- Quelle -
<<<<

Das muslimische Kopftuch und die Neutralität des Staates - dieser Themenkomplex birgt immer ausreichend Zündstoff für hitzige politische Diskussionen. Es bedarf nur eines Auslösers. Den lieferte im vorliegenden Fall das Brüsseler Arbeitsgericht. 2015 hatte eine Frau gegen die Brüsseler Nahverkehrsgesellschaft STIB geklagt. Sie fühlte sich diskriminiert. Zwei Mal hatte sie sich auf einen Job in der Personalabteilung der STIB beworben. Zwei Mal wurde sie abgelehnt; offensichtlich mit der ausdrücklichen Begründung, dass sie bei der STIB nicht das muslimische Kopftuch tragen dürfe. Das Staatsunternehmen berief sich dabei auf die Neutralitätspflicht.
Das Arbeitsgericht gab der Klage Anfang Mai dennoch statt. Grob gesagt sah der Richter es als erwiesen an, dass die Frau tatsächlich diskriminiert worden sei und dass die Ablehnung ihrer Bewerbung durch die STIB letztlich nicht im Verhältnis stehe zu besagtem Neutralitätsprinzip.
Ein Urteil, das zumal im Brüsseler Kontext weitreichende Folgen haben könnte. Eigentlich hätte man erwartet, dass die STIB Berufung einlegt. Die Direktion der Gesellschaft hatte anscheinend auch die Absicht, das zu tun. Doch waren Teile des Verwaltungsrats dagegen. Es kam zu einer Abstimmung. Und eine Mehrheit sprach sich dafür aus, es bei dem Urteil zu belassen.
Das wiederum gefiel einem Regierungskommissar nicht. Der Mann, der den Stempel der flämischen Liberalen OpenVLD trägt, legte sein "Veto" ein und sorgte auf diese Weise dafür, dass die Akte auf den Tisch der Regionalregierung landete. Die Koalition um den Brüsseler Ministerpräsidenten Rudi Vervoort hat jetzt 20 Tage Zeit, um sich über den Fall auszusprechen.
Und man spürte gleich, welche Sprengkraft die Geschichte hat. Auf der einen Seite: die grüne Mobilitätsministerin Elke Van den Brandt. Die ist mit der Entscheidung, auf eine Berufung zu verzichten, sehr zufrieden. Denn: Die bisherige Politik sei ohnehin kontraproduktiv gewesen. Dadurch, dass man das Urteil so stehen lasse, wolle man signalisieren, dass bei der STIB wirklich jeder willkommen ist.
Einige Brüsseler Koalitionspartner sehen das aber anders. Zunächst die flämische OpenVLD, die ja die Akte auf den Regierungstisch befördert hat. Dann aber auch Défi. Beide sind der Ansicht, dass der Staat neutral sein müsse. "Frau Van den Brandt spreche in ihrem Namen", sagte der Défi-Vorsitzende François De Smet. Die Groen-Politikerin habe sich da wohl ein bisschen weit aus dem Fenster gelehnt. De Smet gab zu verstehen, dass hier längst noch nicht das letzte Wort gesprochen sei.

>>>>

- Kurze Übung 1 -
Tausche in den Einträgen überall „collectors“ gegen „collected by“ aus und gib nur diese Zeilen sonst unverändert wieder: Beginne bei der Zeile mit „coordinates: 9 24'“ und höre nach der Zeile mit „name author: Boiss. & Balansa“ auf.
Der Text und die Einträge sind voneinander unabhängiges Material.

- Bereitgestellte Angaben -

<<<<

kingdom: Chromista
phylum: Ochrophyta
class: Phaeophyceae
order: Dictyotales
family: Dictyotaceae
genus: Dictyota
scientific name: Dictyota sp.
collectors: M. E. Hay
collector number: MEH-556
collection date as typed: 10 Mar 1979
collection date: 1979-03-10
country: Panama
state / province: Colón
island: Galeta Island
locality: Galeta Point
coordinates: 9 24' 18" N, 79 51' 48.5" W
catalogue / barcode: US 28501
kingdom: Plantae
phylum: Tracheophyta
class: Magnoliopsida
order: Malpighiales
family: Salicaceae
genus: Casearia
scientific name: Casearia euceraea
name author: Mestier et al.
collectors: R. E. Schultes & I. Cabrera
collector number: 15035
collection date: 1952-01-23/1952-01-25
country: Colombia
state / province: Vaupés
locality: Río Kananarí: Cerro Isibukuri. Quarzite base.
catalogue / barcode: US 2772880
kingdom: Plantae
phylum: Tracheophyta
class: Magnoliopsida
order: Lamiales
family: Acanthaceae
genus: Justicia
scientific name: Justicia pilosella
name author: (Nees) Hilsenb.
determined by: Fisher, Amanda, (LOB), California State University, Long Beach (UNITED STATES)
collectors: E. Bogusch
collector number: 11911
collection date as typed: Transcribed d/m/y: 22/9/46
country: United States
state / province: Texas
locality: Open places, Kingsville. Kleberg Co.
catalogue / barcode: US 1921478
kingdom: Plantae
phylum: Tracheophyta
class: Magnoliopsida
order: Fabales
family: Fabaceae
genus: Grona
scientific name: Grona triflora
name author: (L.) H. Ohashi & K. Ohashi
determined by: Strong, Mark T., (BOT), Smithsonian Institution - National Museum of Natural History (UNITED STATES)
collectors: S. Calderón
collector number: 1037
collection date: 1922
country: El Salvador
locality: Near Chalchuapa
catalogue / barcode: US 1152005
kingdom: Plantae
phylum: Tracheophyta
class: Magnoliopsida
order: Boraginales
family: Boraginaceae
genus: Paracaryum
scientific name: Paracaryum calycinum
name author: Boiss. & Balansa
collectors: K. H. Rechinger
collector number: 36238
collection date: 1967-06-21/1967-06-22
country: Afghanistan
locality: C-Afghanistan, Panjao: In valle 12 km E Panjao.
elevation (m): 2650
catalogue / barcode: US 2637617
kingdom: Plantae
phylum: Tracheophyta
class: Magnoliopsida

>>>>

- Kurze Übung 2 -
Führe den Text über das Kopftuchurteil gegen die Brüsseler STIB nach seinem letzten Satz fort.

- Erwartete Antwort 1 -
coordinates: 9 24' 18" N, 79 51' 48.5" W
catalogue / barcode: US 28501
kingdom: Plantae
phylum: Tracheophyta
class: Magnoliopsida
order: Malpighiales
family: Salicaceae
genus: Casearia
scientific name: Casearia euceraea
name author: Mestier et al.
collected by: R. E. Schultes & I. Cabrera
collector number: 15035
collection date: 1952-01-23/1952-01-25
country: Colombia
state / province: Vaupés
locality: Río Kananarí: Cerro Isibukuri. Quarzite base.
catalogue / barcode: US 2772880
kingdom: Plantae
phylum: Tracheophyta
class: Magnoliopsida
order: Lamiales
family: Acanthaceae
genus: Justicia
scientific name: Justicia pilosella
name author: (Nees) Hilsenb.
determined by: Fisher, Amanda, (LOB), California State University, Long Beach (UNITED STATES)
collected by: E. Bogusch
collector number: 11911
collection date as typed: Transcribed d/m/y: 22/9/46
country: United States
state / province: Texas
locality: Open places, Kingsville. Kleberg Co.
catalogue / barcode: US 1921478
kingdom: Plantae
phylum: Tracheophyta
class: Magnoliopsida
order: Fabales
family: Fabaceae
genus: Grona
scientific name: Grona triflora
name author: (L.) H. Ohashi & K. Ohashi
determined by: Strong, Mark T., (BOT), Smithsonian Institution - National Museum of Natural History (UNITED STATES)
collected by: S. Calderón
collector number: 1037
collection date: 1922
country: El Salvador
locality: Near Chalchuapa
catalogue / barcode: US 1152005
kingdom: Plantae
phylum: Tracheophyta
class: Magnoliopsida
order: Boraginales
family: Boraginaceae
genus: Paracaryum
scientific name: Paracaryum calycinum
name author: Boiss. & Balansa

- Erwartete Antwort 2 -
Elke Van den Brandt schien ihrerseits den Vorfall herunterspielen zu wollen. "Krise?", das sei doch ein großes Wort, sagte die Brüsseler Mobilitätsministerin in der VRT. "Wir werden uns in dieser Woche koalitionsintern mit der Problematik beschäftigen. Klar wissen wir, dass hier die Meinungen auseinandergehen werden. Dann werden wir eben nach Schnittmengen suchen müssen."
Die Groen-Politikerin hat aber schon einen Plan. Sie würde sich wünschen, dass man gemeinsam nach Wegen sucht, wie man bei der STIB die Neutralität anders zum Ausdruck bringen kann. Denn, auf der anderen Seite müsse man auch Hürden abbauen, da man z.B. feststellen müsse, dass bei der STIB nur zehn Prozent Frauen arbeiten.
Ganz konkret: Geht es nach der grünen Mobilitätsministerin, dann würde man religiöse Symbole bis zu einem gewissen Maß in die Uniformen integrieren. Wie das z.B. auch in Großbritannien praktiziert wird.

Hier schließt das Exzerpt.